Today, two decades later, in the Washington Post, Isabel Sawhill repeats the claim. Sawhill is a scholar at the liberal Brookings Institution. Excerpt:

I’ve been studying single mothers since long before “Murphy Brown” was on the air. In a study I co-authored with Adam Thomas, I put them into hypothetical households with demographically similar unmarried men who, in principle, would be good marriage partners. Through this virtual matchmaking, we showed that child poverty rates would fall by as much as 20 percent in an America with more two-parent households.

In later research, Ron Haskins and I learned that if individuals do just three things — finish high school, work full time and marry before they have children — their chances of being poor drop from 15 percent to 2 percent. Mitt Romney has cited this research on the campaign trail, but these issues transcend presidential politics. Stronger public support for single-parent families — such as subsidies or tax credits for child care, and the earned-income tax credit — is needed, but no government program is likely to reduce child poverty as much as bringing back marriage as the preferable way of raising children.

More:

The government has a limited role to play. It can support local programs and nonprofit organizations working to reduce early, unwed childbearing through teen-pregnancy prevention efforts, family planning, greater opportunities for disadvantaged youth or programs to encourage responsible relationships.

※ ※ ※

* _Assigned task 1_:
Copy the listing below word for word and line for line, leaving the picture out of your answer.

※ ※ ※

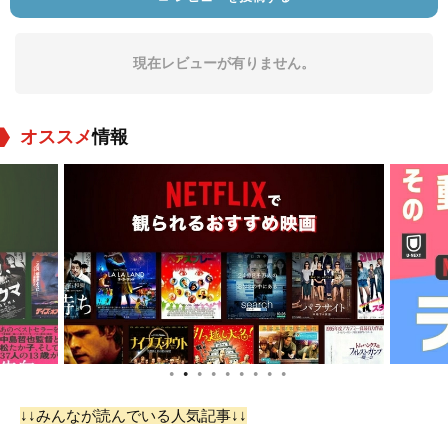
役：Mr.Slade
役：Major_Duquesn
役：Madame Pasqui
ois
er
現在レビューが有りません。
オススメ
情報
Jack Adair
Robert Adair
スタンリー・アンド
リュース
役：Guard (uncredit
役：Prisoner (uncre
役：Judge (uncredit
ed)
dited)
ed)
●
●
●
●
●
●
●
●
●
↓↓みんなが読んでいる人気記事↓↓
Martha Bamattre
Ambrose Barker
Theresa Maxwell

※ ※ ※

* _Assigned task 2_:
In the piece on single mothers and child poverty, by how much does the study with Adam Thomas say child poverty rates would fall in an America with more two-parent households?

* _Worked solution 1_:
役：Mr.Slade
役：Major_Duquesn
役：Madame Pasqui
ois
er
現在レビューが有りません。
オススメ
情報
Jack Adair
Robert Adair
スタンリー・アンド
リュース
役：Guard (uncredit
役：Prisoner (uncre
役：Judge (uncredit
ed)
dited)
ed)
●
●
●
●
●
●
●
●
●
↓↓みんなが読んでいる人気記事↓↓
Martha Bamattre
Ambrose Barker
Theresa Maxwell

* _Worked solution 2_:
By as much as 20 percent.